Neo-Luddites will arise: but failing a Butlerian jihad, every economy will demand AI that creates AI and AI-driven robots that build more robots, which can work and fight wars.
Human intelligence should be able to project what demand is going to look like. Human cynicism and history will speak to the rewards that will flow to the winners, and the penalties, in terms of relative loss of wealth and power, which will be dumped on the losers.
However, as @ctindale points out, and some humans didn’t get until recently, unlimited AI power still requires limited physical inputs. It will need vast amounts of cheap electricity; metals such as copper, where supplies are limited (and the US and China have built stockpiles); rare earths; oil, for the plastics; and midstream facilities like smelters and refineries - things the liberal world order told Western economies not to build.
This will be zero-sum because of the military component and demand vs supply. It will therefore require control of resources and mines; ports; ocean carriers; and naval chokepoints. It will essentially be the 19th century race for steel, or the 20th century race for oil or nuclear power – but this time with a sci-fi multiplier for those who get there first and can sustain a system which improves itself. If you can’t do any of the above, you either join a power who can, on its terms, or risk suffering the fate of countries who didn’t keep up with tech changes in the 19th and 20th centuries – which didn’t allow them comfortable artisanal lives in bucolic castles.
Obviously, this has major implications beyond markets and high-level summits.
If you think the liberal world order is holding on by its fingernails now, and it is, try adding mass white collar unemployment --the demographic that starts revolutions-- to the mix.
Ironically, the one upside may be if one has a shrinking workforce, as Boomers and Gen X can retire, allowing the jobs that remain to be done by AI and robots. How non LWO economies, and those with growing labour forces, fare remains to be seen.

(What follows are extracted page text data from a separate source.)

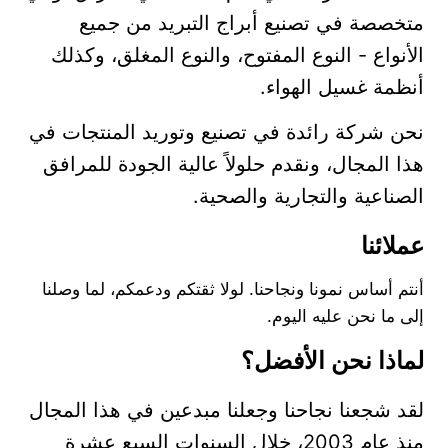
متخصصة في تصنيع أبراج التبريد من جميع
الأنواع - النوع المفتوح، والنوع المغلق، وكذلك
أنظمة غسيل الهواء.
نحن شركة رائدة في تصنيع وتوريد المنتجات في
هذا المجال، ونقدم حلولاً عالية الجودة للمرافق
الصناعية والتجارية والصحية.
عملائنا
أنتم أساس نمونا ونجاحنا. لولا ثقتكم ودعمكم، لما وصلنا
إلى ما نحن عليه اليوم.
لماذا نحن الأفضل؟
لقد شجعنا نجاحنا وجعلنا مبدعين في هذا المجال
منذ عام 2003، خلال السنوات السبع عشرة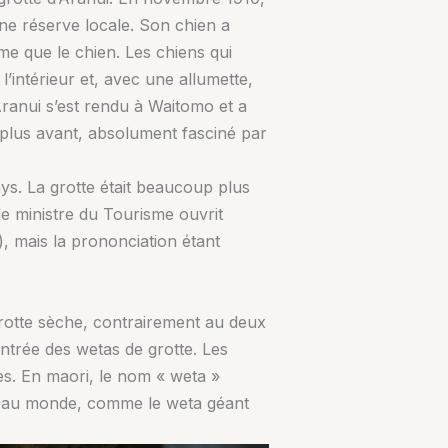
ne réserve locale. Son chien a
e que le chien. Les chiens qui
l’intérieur et, avec une allumette,
ranui s’est rendu à Waitomo et a
 plus avant, absolument fasciné par
s. La grotte était beaucoup plus
 le ministre du Tourisme ouvrit
u), mais la prononciation étant
 grotte sèche, contrairement au deux
ntrée des wetas de grotte. Les
es. En maori, le nom « weta »
tes au monde, comme le weta géant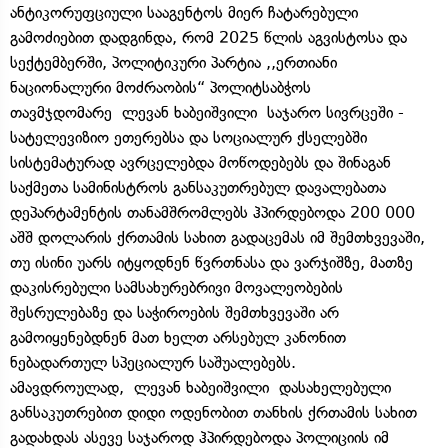
ანტიკორუფციული სააგენტოს მიერ ჩატარებული
გამოძიებით დადგინდა, რომ 2025 წლის აგვისტოსა და
სექტემბერში, პოლიტიკური პარტია ,,ერთიანი
ნაციონალური მოძრაობის“ პოლიტსაბჭოს
თავმჯდომარე ლევან ხაბეიშვილი საჯარო სივრცეში -
სატელევიზიო ეთერებსა და სოციალურ ქსელებში
სისტემატურად ავრცელებდა მოწოდებებს და შინაგან
საქმეთა სამინისტროს განსაკუთრებულ დავალებათა
დეპარტამენტის თანამშრომლებს ჰპირდებოდა 200 000
აშშ დოლარის ქრთამის სახით გადაცემას იმ შემთხვევაში,
თუ ისინი უარს იტყოდნენ წვრთნასა და ვარჯიშზე, მათზე
დაკისრებული სამსახურებრივი მოვალეობების
შესრულებაზე და საჭიროების შემთხვევაში არ
გამოიყენებდნენ მათ ხელთ არსებულ კანონით
ნებადართულ სპეციალურ საშუალებებს.
ამავდროულად, ლევან ხაბეიშვილი დასახელებული
განსაკუთრებით დიდი ოდენობით თანხის ქრთამის სახით
გადახდას ასევე საჯაროდ ჰპირდებოდა პოლიციის იმ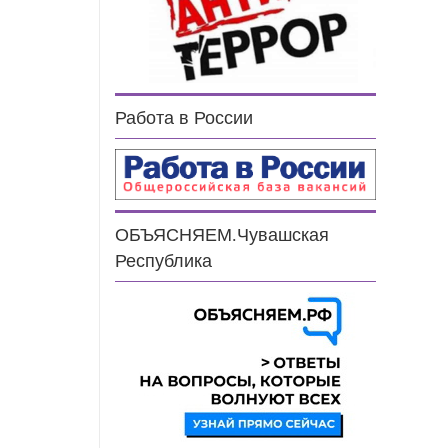
Работа в России
ОБЪЯСНЯЕМ.Чувашская
Республика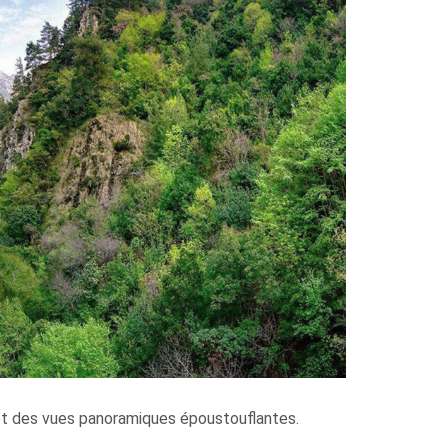
 et des vues panoramiques époustouflantes.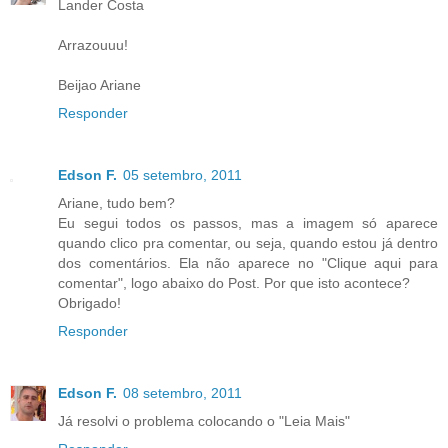
Lander Costa
Arrazouuu!
Beijao Ariane
Responder
Edson F.
05 setembro, 2011
Ariane, tudo bem?
Eu segui todos os passos, mas a imagem só aparece
quando clico pra comentar, ou seja, quando estou já dentro
dos comentários. Ela não aparece no "Clique aqui para
comentar", logo abaixo do Post. Por que isto acontece?
Obrigado!
Responder
Edson F.
08 setembro, 2011
Já resolvi o problema colocando o "Leia Mais"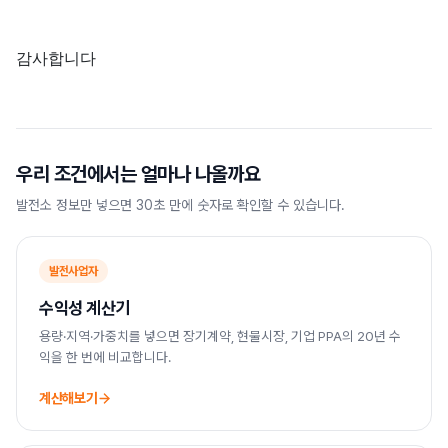
감사합니다
우리 조건에서는 얼마나 나올까요
발전소 정보만 넣으면 30초 만에 숫자로 확인할 수 있습니다.
발전사업자
수익성 계산기
용량·지역·가중치를 넣으면 장기계약, 현물시장, 기업 PPA의 20년 수
익을 한 번에 비교합니다.
계산해보기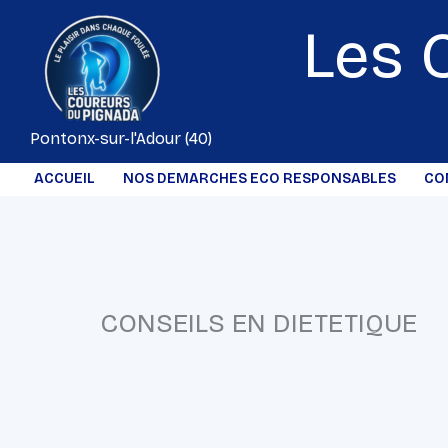
Aller
Les 
au
contenu
Pontonx-sur-l'Adour (40)
ACCUEIL
NOS DEMARCHES ECO RESPONSABLES
CO
CONSEILS EN DIETETIQUE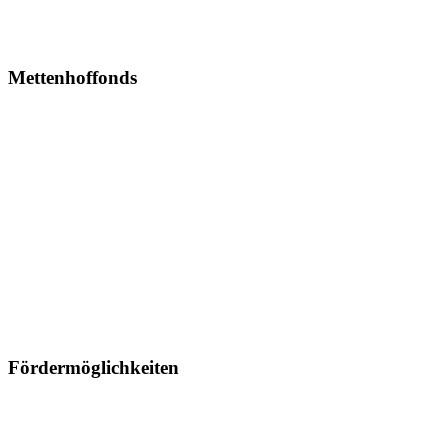
Mettenhoffonds
Fördermöglichkeiten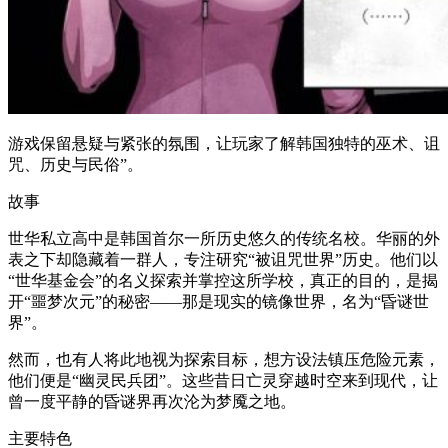
游戏保留悬疑与紧张的氛围，让玩家了解韩国独特的巫术、诅
咒、历史与民俗”。
故事
世华私立高中是韩国首尔一所历史悠久的传统名校。华丽的外
表之下却隐藏着一群人，专注研究“被诅咒世界”历史。他们以
“世华基金会”的名义探索并掌控这所学校，真正的目的，是揭
开“噩梦次元”的秘密——那是现实的镜像世界，名为“昏谜世
界”。
然而，也有人将此地视为探索目标，想方设法镇压危险元素，
他们便是“幽灵民兵团”。这些昔日亡灵穿越时空来到现代，让
曾一度平静的昏谜界再次沦为梦魇之地。
主要特色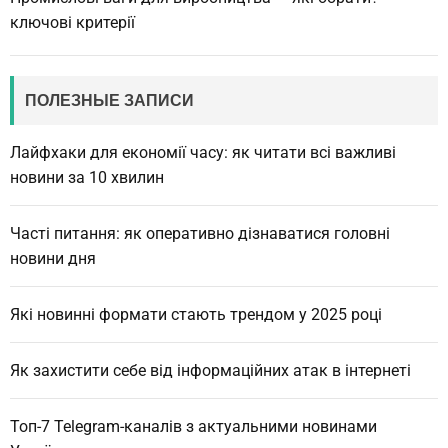
ключові критерії
ПОЛЕЗНЫЕ ЗАПИСИ
Лайфхаки для економії часу: як читати всі важливі
новини за 10 хвилин
Часті питання: як оперативно дізнаватися головні
новини дня
Які новинні формати стають трендом у 2025 році
Як захистити себе від інформаційних атак в інтернеті
Топ-7 Telegram-каналів з актуальними новинами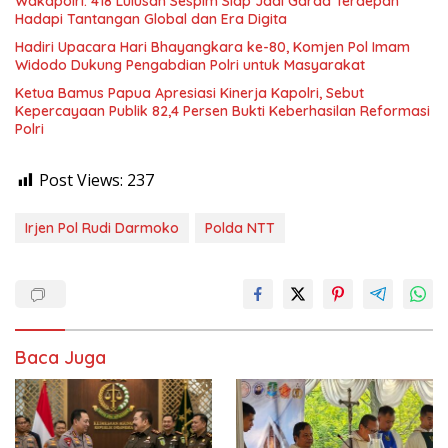
Wakapolri: 418 Lulusan Sespim Siap Jadi Garda Terdepan
Hadapi Tantangan Global dan Era Digita
Hadiri Upacara Hari Bhayangkara ke-80, Komjen Pol Imam
Widodo Dukung Pengabdian Polri untuk Masyarakat
Ketua Bamus Papua Apresiasi Kinerja Kapolri, Sebut
Kepercayaan Publik 82,4 Persen Bukti Keberhasilan Reformasi
Polri
Post Views:
237
Irjen Pol Rudi Darmoko
Polda NTT
Baca Juga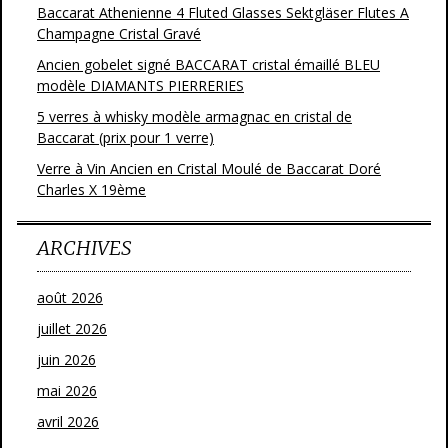
Baccarat Athenienne 4 Fluted Glasses Sektgläser Flutes A
Champagne Cristal Gravé
Ancien gobelet signé BACCARAT cristal émaillé BLEU
modèle DIAMANTS PIERRERIES
5 verres à whisky modèle armagnac en cristal de
Baccarat (prix pour 1 verre)
Verre à Vin Ancien en Cristal Moulé de Baccarat Doré
Charles X 19ème
ARCHIVES
août 2026
juillet 2026
juin 2026
mai 2026
avril 2026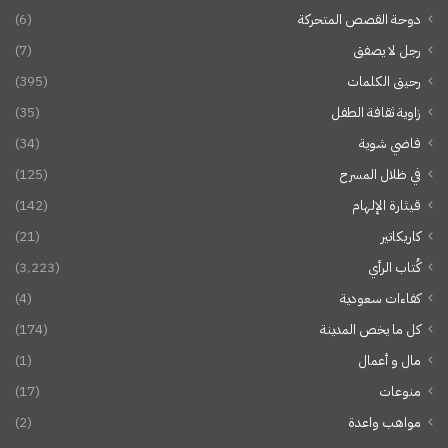
دوحة القصص المتحركة
(6)
رجل لا يصفق
(7)
رحيق الكلمات
(395)
زاوية ثقافة الطفل
(35)
فاضي شوية
(34)
في ظلال المسرح
(125)
قيثارة الإلهام
(142)
كاريكاتير
(21)
كُتاب الرأي
(3٬223)
كفاءات سعودية
(4)
كل ما يخص المدينة
(174)
مال و أعمال
(1)
منوعات
(17)
مواهب واعدة
(2)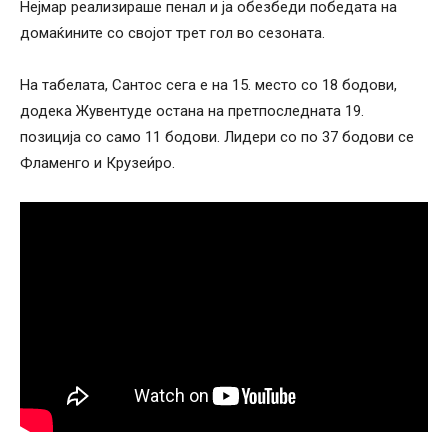
Нејмар реализираше пенал и ја обезбеди победата на
домаќините со својот трет гол во сезоната.
На табелата, Сантос сега е на 15. место со 18 бодови,
додека Жувентуде остана на претпоследната 19.
позиција со само 11 бодови. Лидери со по 37 бодови се
Фламенго и Крузеи́ро.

If you think our institutional geoeconomic architecture just rides this out, and an abstract national interest rate from a central bank has any meaning at any level in a world in which everything starts to revolve around free brainpower (AI) and free labour (robots), based on the supply of limited resources that some have and others don’t, but everyone wants,… then I have a nice carrot and some oats for you to munch on.
And you are already wearing your own blinkers.
Then it’s off to the glue factory, perhaps.